Medications Can Sometimes Be a Factor
Certain medications, particularly antidepressants, can paradoxically increase suicidal thinking in some people, especially children, adolescents, and young adults. The FDA requires a warning on all antidepressant medications about this risk, which is highest during the first few months of treatment or when doses change. This doesn’t mean antidepressants are dangerous for everyone. It means that if you recently started or adjusted a medication and your suicidal thoughts are new or intensifying, that timing matters and is worth discussing with whoever prescribed it.
Social Isolation Fuels the Spiral
Loneliness and disconnection are among the strongest risk factors for suicidal thinking. Bullying, the loss of important relationships, high-conflict or violent relationships, and a general lack of social support all contribute. Community-level factors matter too: lack of access to healthcare, experiences of discrimination, and historical trauma within a community all elevate risk.
The flip side is that connection is protective. Feeling supported by a partner, friend, or family member, feeling connected to a school, workplace, or community group, these reduce suicidal risk in meaningful ways. This isn’t about having a large social circle. Even one person who makes you feel like you matter can shift the equation.
Suicidal Urges Are Usually Short
One of the most important things to know about suicidal crises is that they tend to be brief. Research on people who have survived suicide attempts found that the median duration of the acute urge, the period from deciding to act to the moment of attempt, was 30 minutes. In about half of cases, it lasted 10 minutes or less. Only about one in four people experienced an acute crisis lasting longer than two hours.

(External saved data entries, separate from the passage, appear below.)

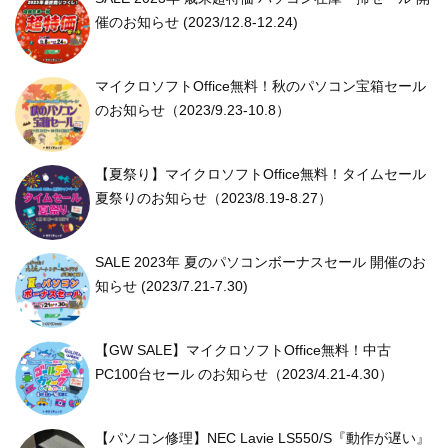
催のお知らせ (2023/12.8-12.24)
マイクロソフトOffice無料！秋のパソコン宝箱セール
のお知らせ（2023/9.23-10.8）
【夏祭り】マイクロソフトOffice無料！タイムセール
夏祭りのお知らせ（2023/8.19-8.27）
SALE 2023年 夏のパソコンボーナスセール 開催のお
知らせ (2023/7.21-7.30)
【GW SALE】マイクロソフトOffice無料！中古
PC100台セール のお知らせ（2023/4.21-4.30）
【パソコン修理】NEC Lavie LS550/S『動作が遅い』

This matters because it means that if you can get through the worst moments, the intensity will likely drop. Anything that creates time and distance between you and the urge, calling someone, leaving the environment, removing access to means, is working with the biology of how these crises actually function. The feeling that this will last forever is itself part of the crisis, not a reflection of reality.
Treatments That Work
Dialectical behavior therapy (DBT) is one of the most studied treatments for suicidal behavior specifically. A meta-analysis of 18 controlled trials found that DBT significantly reduced self-harm and suicide attempts, and also reduced the need for emergency psychiatric services. DBT focuses on building concrete skills: distress tolerance, emotional regulation, and interpersonal effectiveness. It treats suicidal behavior as the primary problem to solve, not a side effect of something else.
Cognitive behavioral therapy (CBT) adapted for suicide prevention also has strong evidence behind it. It works by helping you identify and challenge the thought patterns, like hopelessness and perceived burdensomeness, that fuel suicidal thinking. Over time, it strengthens your brain’s ability to regulate difficult emotions rather than being overwhelmed by them.
Neither therapy requires you to be in immediate crisis to start. If you’re having recurring suicidal thoughts, even if they feel manageable right now, that’s enough reason to begin. You can reach the 988 Suicide and Crisis Lifeline by call, text, or chat, 24 hours a day, with services available in Spanish and for deaf and hard-of-hearing callers.